Saturday, June 28, 2008

Joe Klein gives relationship advice

In a post entitled "Call Him, Barack", Joe Klein writes that it's on Obama to extend the hand of friendship to Bill Clinton:

Obama has been making a lot of the right moves since nailing down the nomination--and it's probably time to swallow his pride and give the Big Dog a call, perhaps under the guise of asking specific policy advice... and then Obama should casually let slip that he doesn't at all consider Clinton a racist, and never has. Maybe a joke, "I'm looking forward to becoming the second black President..."

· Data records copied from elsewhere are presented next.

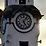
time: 5:06
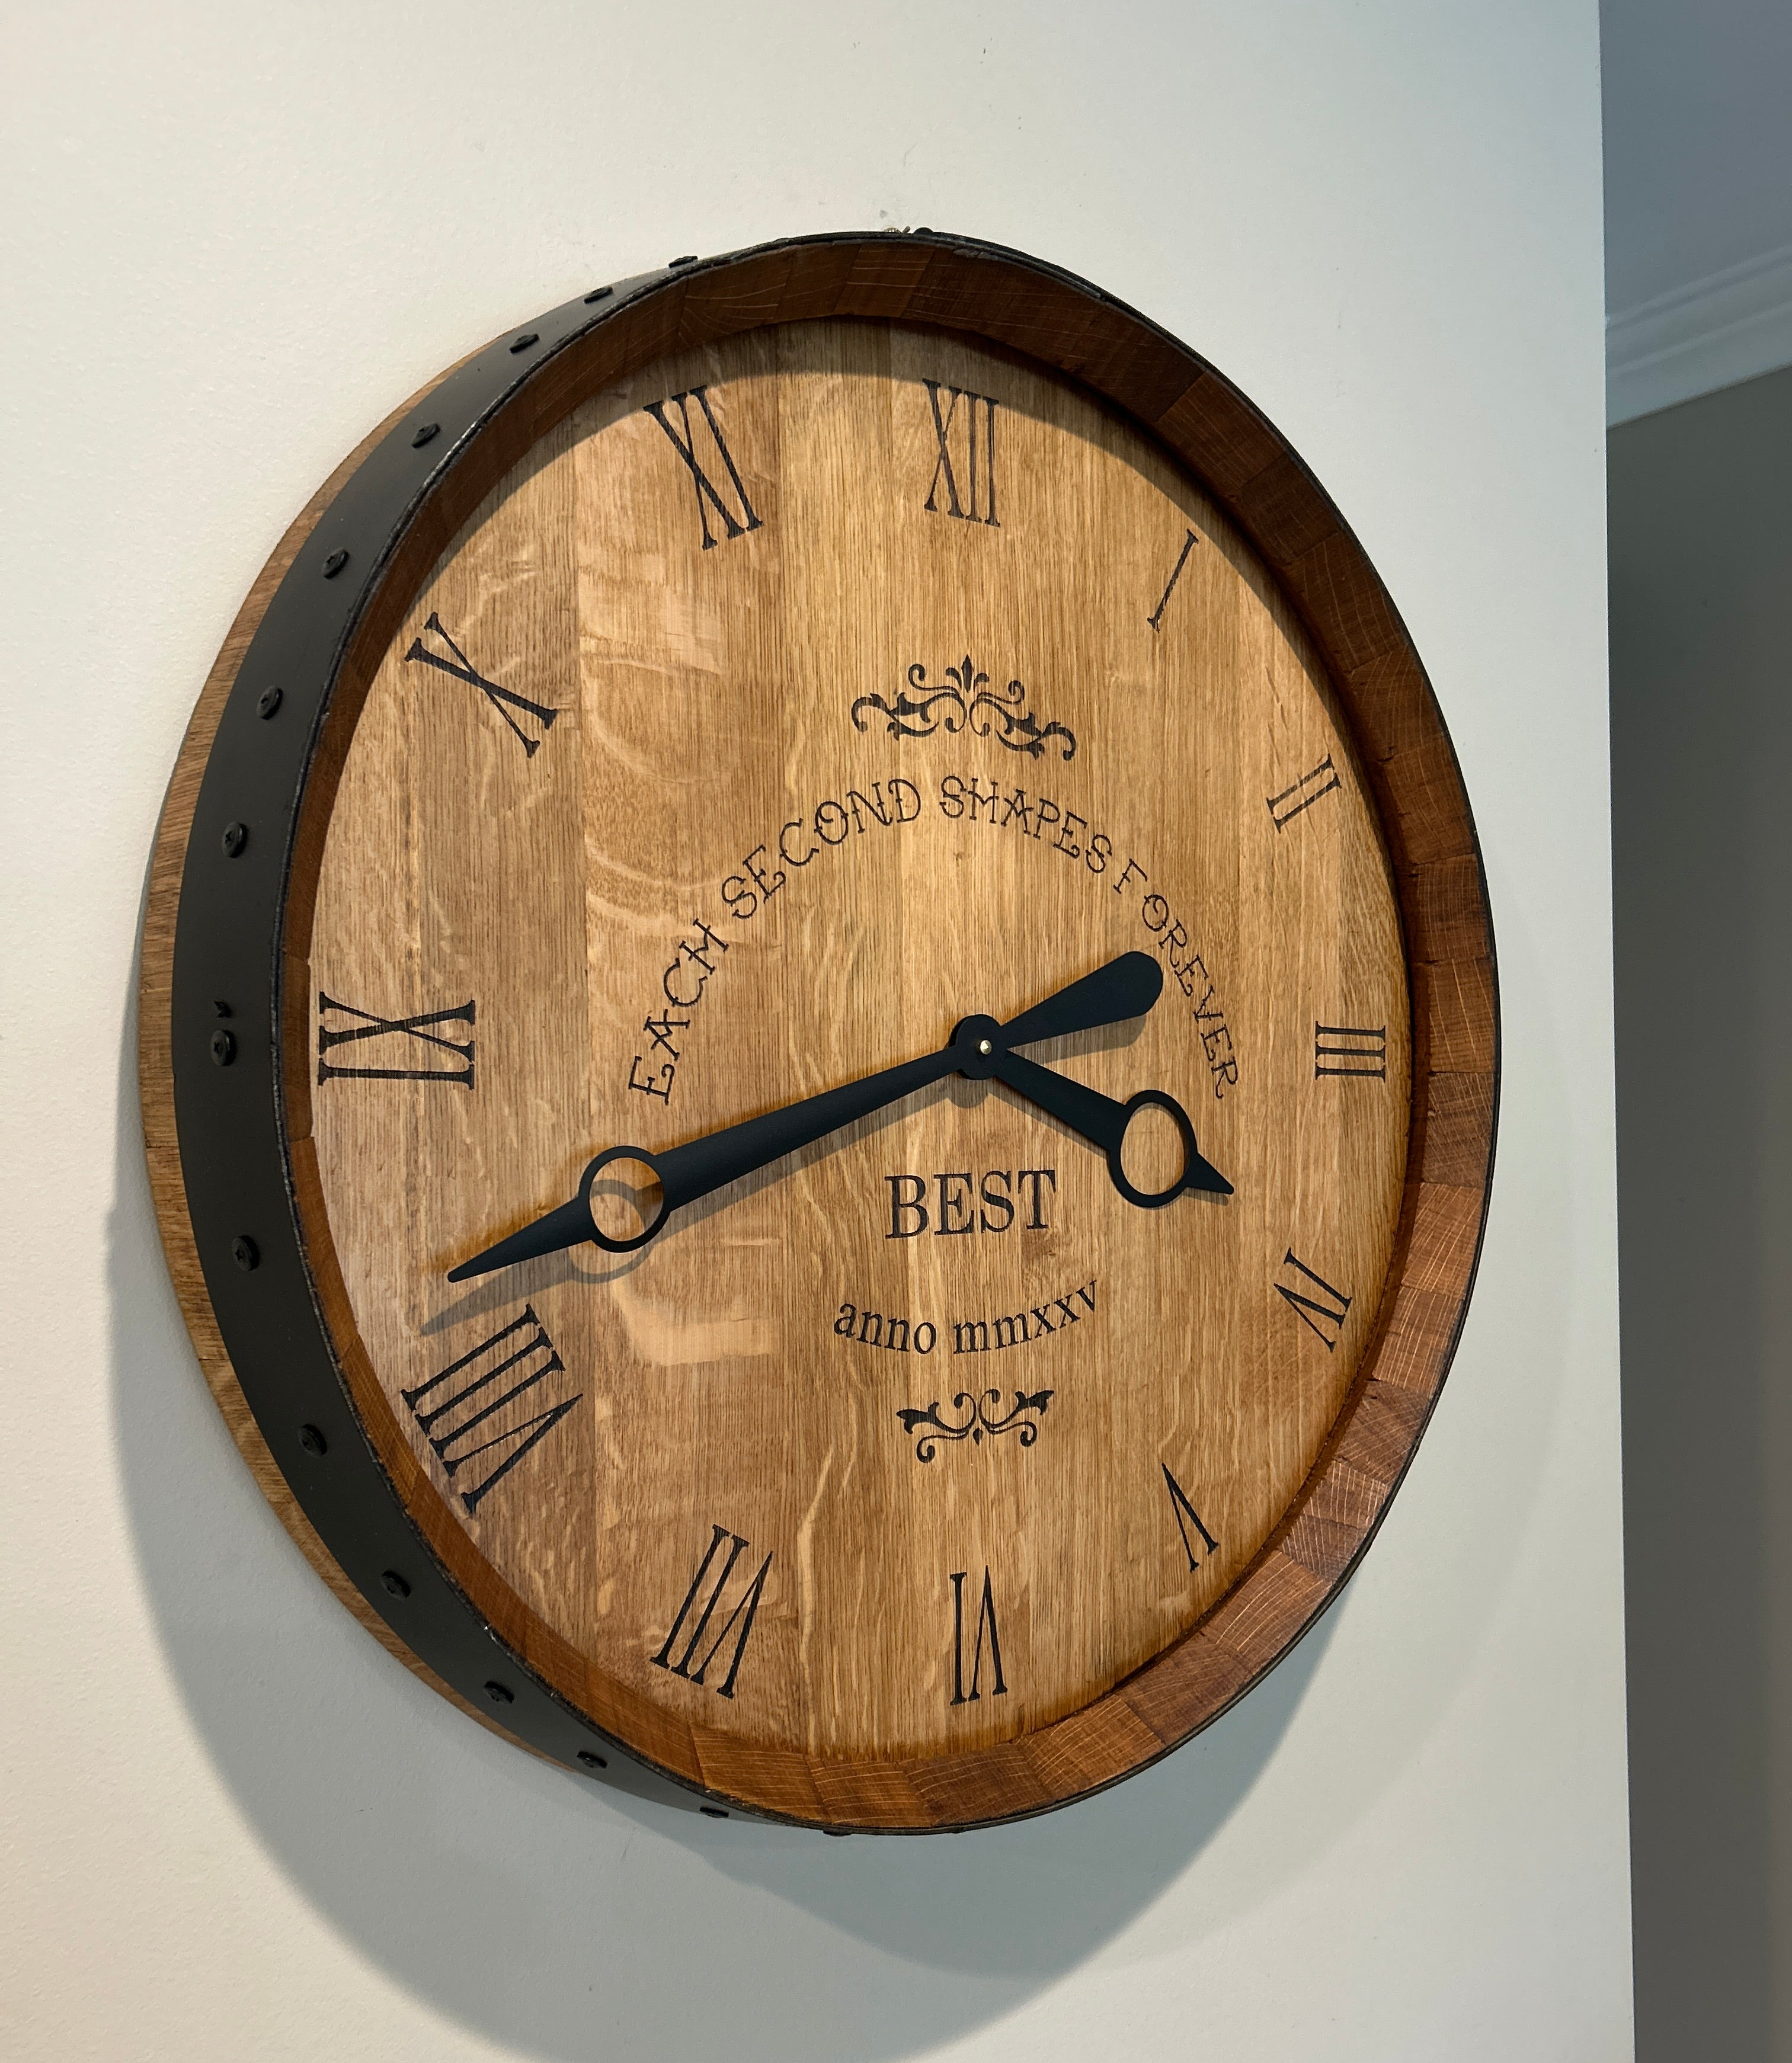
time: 3:41
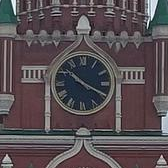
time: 10:19
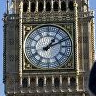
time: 1:11
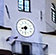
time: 8:31
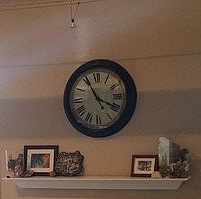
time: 3:55
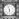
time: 5:57
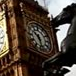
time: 10:28
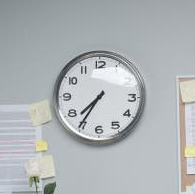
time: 7:35
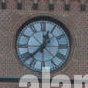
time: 12:38
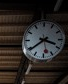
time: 3:39
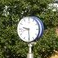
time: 9:28
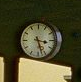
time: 3:27
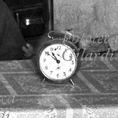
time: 10:50
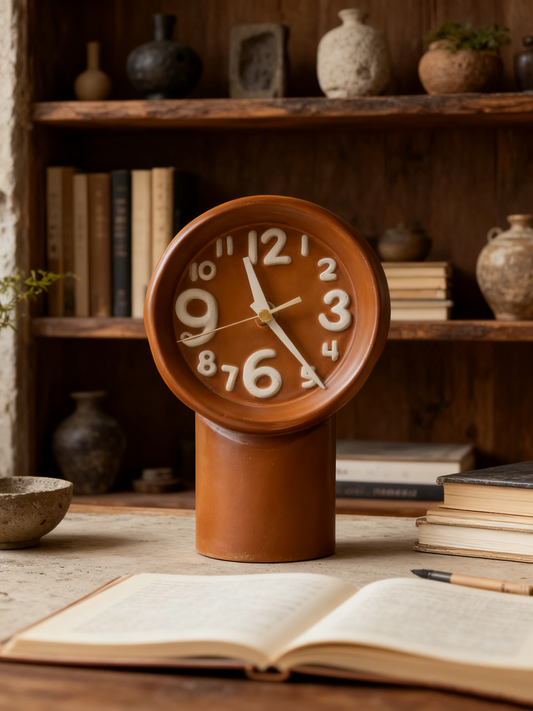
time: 11:23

My first reaction to this was to imagine Joe hunched over his desk with the little Barack and Bubba dolls, working the whole scene out. But then I think back to the totally chickenshit statement Bill put out the other day, presented in its entirety:

"President Clinton is obviously committed to doing whatever he can and is asked to do to ensure Senator Obama is the next President of the United States."

As Hillary supporter Ed Rendell said, it's time for Bill to get over it. The Clintons ran an incredibly dishonest, nasty campaign, not so much on the race front but on the "we'd be better off with McCain" front, so yeah their image, at least among Democrats, has taken a bit of a hit. Them's the breaks.

The vast majority of Marc Ambinder readers choose a middle way: "Obama should ask Bill Clinton politely [to campaign for him], but if Clinton says no, Obama should ignore him." As opposed to groveling or ignoring him totally.

I guess that's probably reasonable, but I think there's something to be said for letting Bill know that it's not his party anymore, and it's for the best that it isn't. He's been completely useless to the Democratic Party for the last eight years. He was an "elder statesman" (read: quiet as a churchmouse) while Bush was running the country into the ground, and then he suddenly became a petty hatchet man when it was his wife's turn to run.

Sure, he's still powerful enough so that it would be best for Obama not to make an outright enemy of him, but this notion of Klein's that he should call and "casually let slip" that he doesn't think Bill's a racist and make with the jokes seems like a more degrading exercise than is really necessary for him. He's probably going to be president with or without the full-throated support of Bill Clinton.